Politika

Özgür Özel: "Tayyip Bey, ... Yoksa nal toplarsın"

CHP Genel Başkanı Özgür Özel, "Tayyip Bey, bizimle mücadele etmenin yolu, açtığımız kreşleri, yurtları kapatmak değildir. Bizimle mücadele edeceksen, senin de belediyelerin var. Sen de kreş yapmaya, sen de yurt açmaya, sen de CHP gibi israfa değil, hizmete yönelik belediyecilik yapmaya başlarsan o zaman bizimle rekabet edebilirsin. Yoksa nal toplarsın” ifadelerini kullandı.

Abone Ol

CHP Genel Başkanı Özgür Özel, iktidarın CHP’li belediyelerin kreşlerini kapatma girişiminde bulunduğunu açıkladı. Özel, “Belediyelerimiz 653 çocuk bakımevi, 75 tane yurt açtı. Milli Eğitim Bakanlığı, Çevre ve İçişleri bakanlıklarına yazı yazmış, ‘Kreş, Milli Eğitimin işidir, yenisini açtırmayın, eskilerini kapatın.’ Hadi gelin kapatın, hodri meydan. Bu uygulamanın sonuna kadar arkasında duracağız. Tayyip Bey, bizimle mücadele etmenin yolu, açtığımız kreşleri, yurtları kapatmak değildir. Bizimle mücadele edeceksen, senin de belediyelerin var. Sen de kreş yapmaya, sen de yurt açmaya, sen de CHP gibi israfa değil, hizmete yönelik belediyecilik yapmaya başlarsan o zaman bizimle rekabet edebilirsin. Yoksa nal toplarsın” ifadelerini kullandı.
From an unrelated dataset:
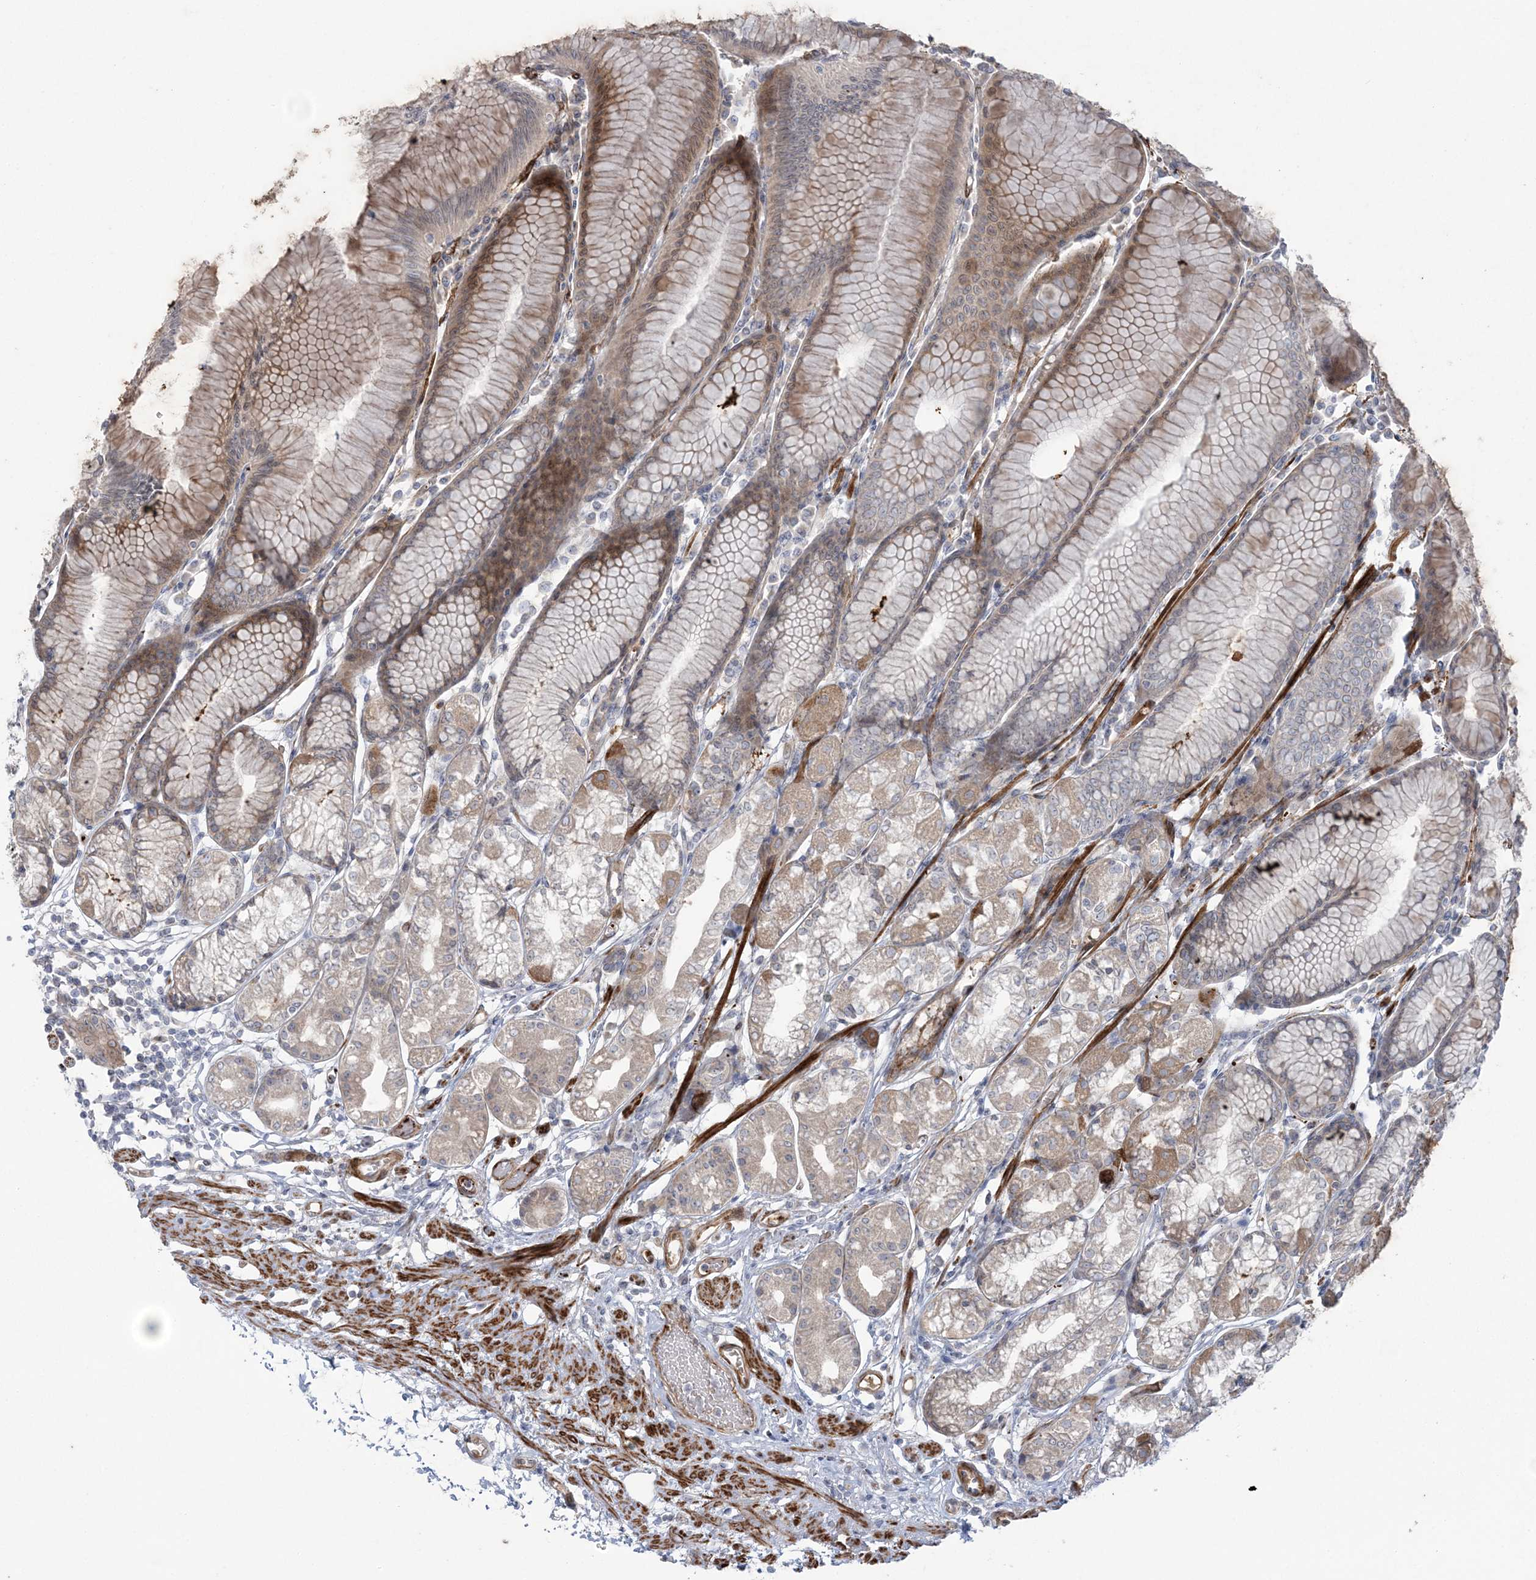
{"staining": {"intensity": "moderate", "quantity": "25%-75%", "location": "cytoplasmic/membranous"}, "tissue": "stomach", "cell_type": "Glandular cells", "image_type": "normal", "snomed": [{"axis": "morphology", "description": "Normal tissue, NOS"}, {"axis": "topography", "description": "Stomach"}], "caption": "Immunohistochemical staining of benign human stomach exhibits medium levels of moderate cytoplasmic/membranous positivity in approximately 25%-75% of glandular cells.", "gene": "NUDT9", "patient": {"sex": "female", "age": 57}}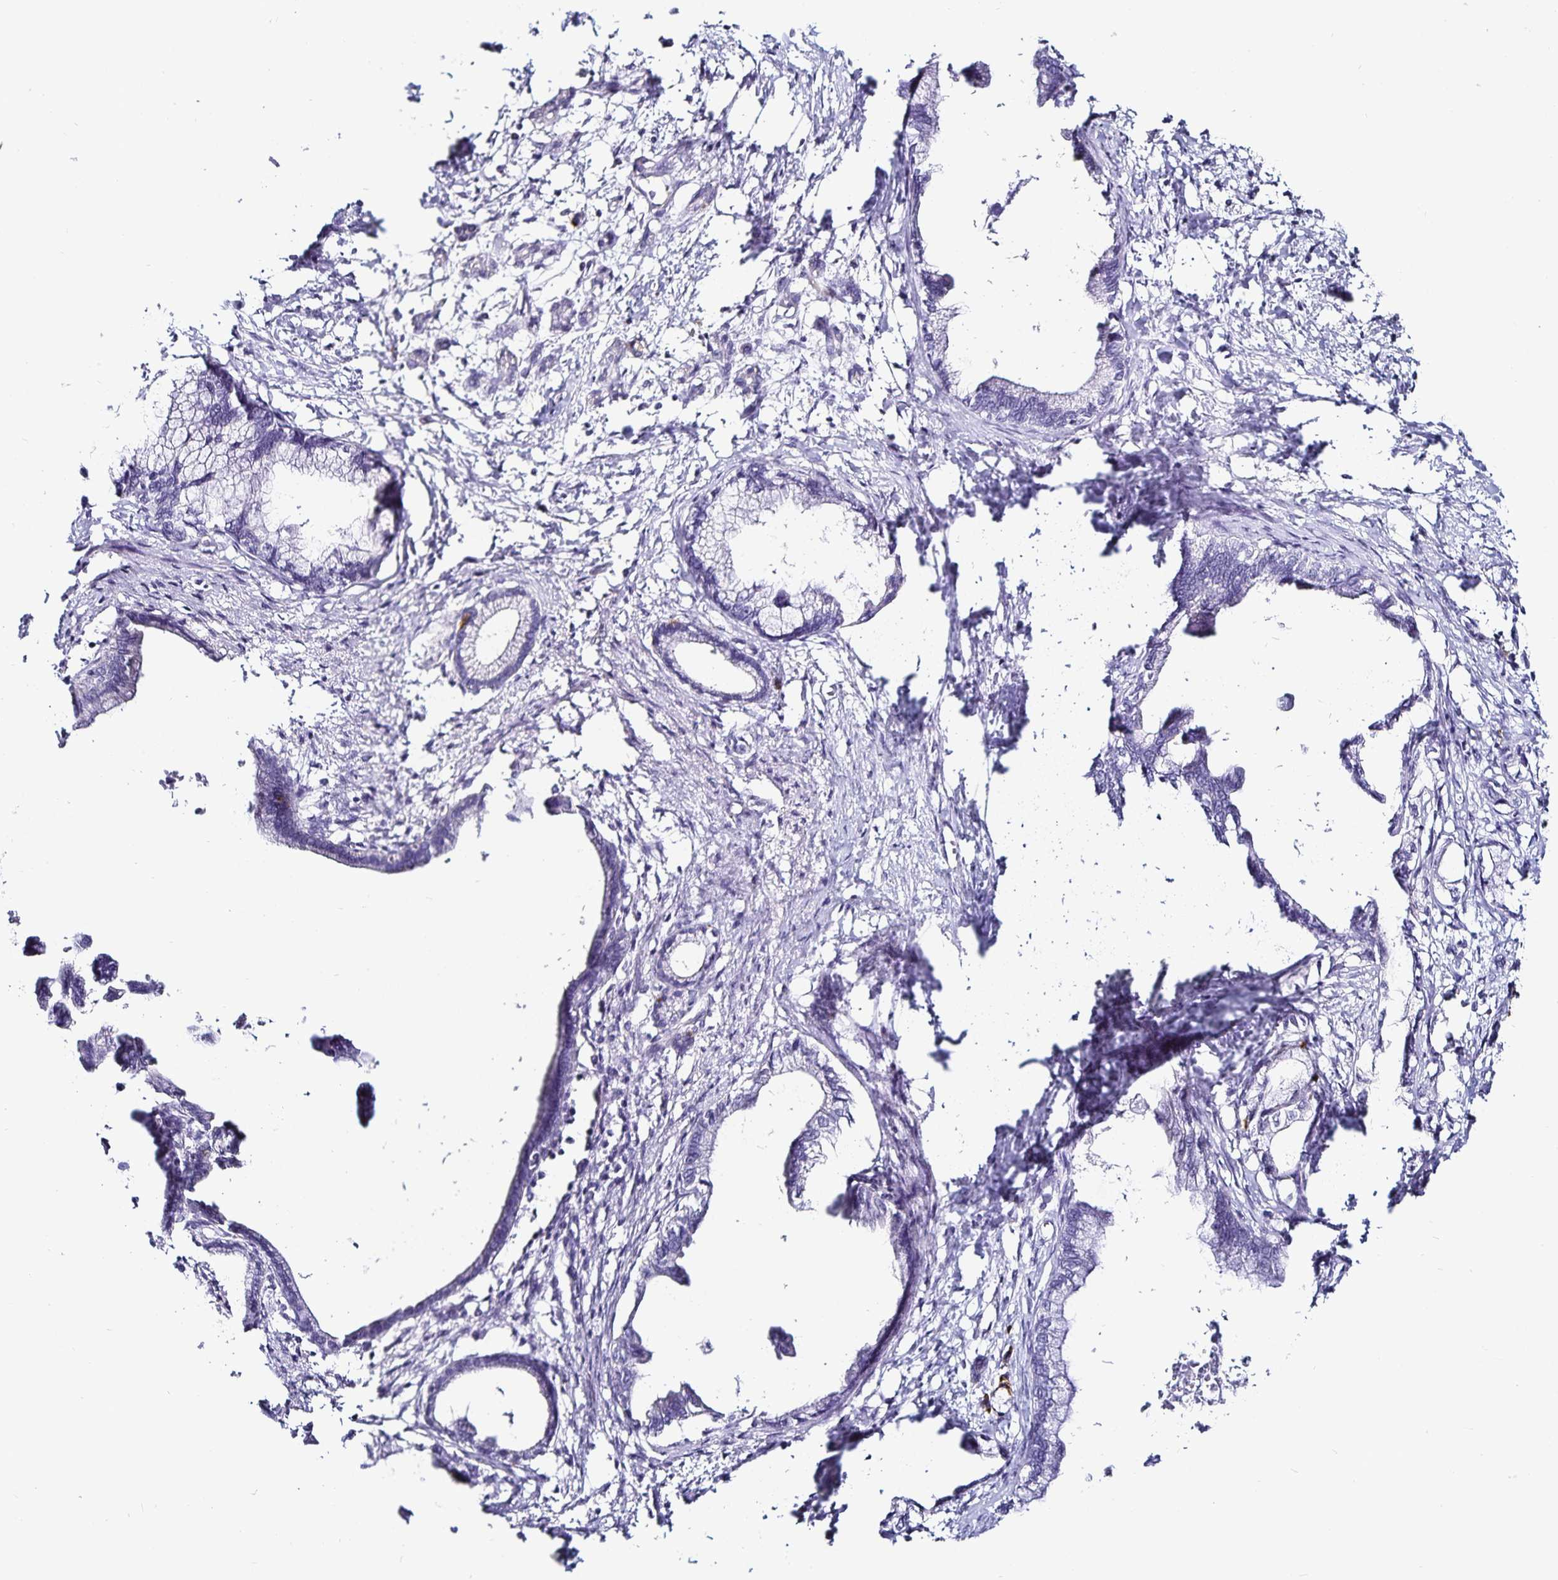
{"staining": {"intensity": "negative", "quantity": "none", "location": "none"}, "tissue": "pancreatic cancer", "cell_type": "Tumor cells", "image_type": "cancer", "snomed": [{"axis": "morphology", "description": "Adenocarcinoma, NOS"}, {"axis": "topography", "description": "Pancreas"}], "caption": "Tumor cells show no significant expression in pancreatic cancer (adenocarcinoma).", "gene": "TSPAN7", "patient": {"sex": "male", "age": 61}}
CHP Genel Başkanı Özgür Özel, Kadına Yönelik Şiddete Karşı Uluslararası Mücadele Günü dolayısıyla CHP Kadın Kolları Genel Başkanlığının düzenlediği "Çare Eşitlikte" Çalıştayı’nda konuştu. Özel, kadın cinayetlerine, iktidarın kadınlara bakış açısına, CHP'nin kadın politikalarına ve CHP'li belediyelerin açtığı yurt, kreş ve bakımevlerine ilişkin açıklamalarda bulundu. 

Özel'in açıklamalarından öne çıkanlar şöyle: 

“Gün boyunca yapılan çalıştayla ilgili Kadın Kolları Genel Başkanı’mızdan Genel Sekreter’imizden ve organizasyona katkı sağlayan arkadaşlardan çok verimli çalışmalar yapıldığını, yuvarlak masalardaki üretimin ve birlikte üretme heyecanının çok önemli çıktılarının olduğunu büyük bir memnuniyetle takip ettim. Bunun için buraya katılan kadın örgütlerine, tüm örgütlü yapılara ve buna ev sahipliği yapan CHP Kadın Kolları’na yürekten teşekkür ediyorum.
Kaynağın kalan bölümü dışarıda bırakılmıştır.